→ **What is expected**
First find the line with "FIGURE 4 | Prisma flowchart." in the entries below, then set down exactly every line through the line with "Table 1. Estimated", that line included.

BEGIN

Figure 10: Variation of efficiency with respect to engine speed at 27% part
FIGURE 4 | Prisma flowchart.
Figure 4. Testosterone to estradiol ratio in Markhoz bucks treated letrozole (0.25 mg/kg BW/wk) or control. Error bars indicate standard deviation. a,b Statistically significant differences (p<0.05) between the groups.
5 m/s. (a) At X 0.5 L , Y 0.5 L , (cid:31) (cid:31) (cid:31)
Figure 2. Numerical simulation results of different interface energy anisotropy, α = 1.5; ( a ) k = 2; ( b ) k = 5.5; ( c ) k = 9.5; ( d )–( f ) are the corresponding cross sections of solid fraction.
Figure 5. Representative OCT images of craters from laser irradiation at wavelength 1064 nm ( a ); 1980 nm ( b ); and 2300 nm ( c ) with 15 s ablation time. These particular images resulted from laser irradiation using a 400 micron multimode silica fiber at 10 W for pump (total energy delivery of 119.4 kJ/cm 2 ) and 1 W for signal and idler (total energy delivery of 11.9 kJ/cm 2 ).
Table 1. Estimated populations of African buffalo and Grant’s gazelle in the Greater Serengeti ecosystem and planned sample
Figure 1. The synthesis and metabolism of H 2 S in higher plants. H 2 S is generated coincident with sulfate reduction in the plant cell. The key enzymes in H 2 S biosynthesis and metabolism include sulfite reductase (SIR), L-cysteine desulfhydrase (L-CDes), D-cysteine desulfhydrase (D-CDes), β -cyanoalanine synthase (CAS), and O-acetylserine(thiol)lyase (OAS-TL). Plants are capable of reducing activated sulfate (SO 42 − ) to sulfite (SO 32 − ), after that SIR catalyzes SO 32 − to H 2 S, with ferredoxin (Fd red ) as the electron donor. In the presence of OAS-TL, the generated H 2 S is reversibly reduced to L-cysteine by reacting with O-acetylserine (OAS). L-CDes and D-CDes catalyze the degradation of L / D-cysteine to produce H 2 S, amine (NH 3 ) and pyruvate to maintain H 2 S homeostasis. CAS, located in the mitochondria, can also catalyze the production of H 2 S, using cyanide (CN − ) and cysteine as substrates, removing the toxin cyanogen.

END

→ **Result of the exercise**
FIGURE 4 | Prisma flowchart.
Figure 4. Testosterone to estradiol ratio in Markhoz bucks treated letrozole (0.25 mg/kg BW/wk) or control. Error bars indicate standard deviation. a,b Statistically significant differences (p<0.05) between the groups.
5 m/s. (a) At X 0.5 L , Y 0.5 L , (cid:31) (cid:31) (cid:31)
Figure 2. Numerical simulation results of different interface energy anisotropy, α = 1.5; ( a ) k = 2; ( b ) k = 5.5; ( c ) k = 9.5; ( d )–( f ) are the corresponding cross sections of solid fraction.
Figure 5. Representative OCT images of craters from laser irradiation at wavelength 1064 nm ( a ); 1980 nm ( b ); and 2300 nm ( c ) with 15 s ablation time. These particular images resulted from laser irradiation using a 400 micron multimode silica fiber at 10 W for pump (total energy delivery of 119.4 kJ/cm 2 ) and 1 W for signal and idler (total energy delivery of 11.9 kJ/cm 2 ).
Table 1. Estimated populations of African buffalo and Grant’s gazelle in the Greater Serengeti ecosystem and planned sample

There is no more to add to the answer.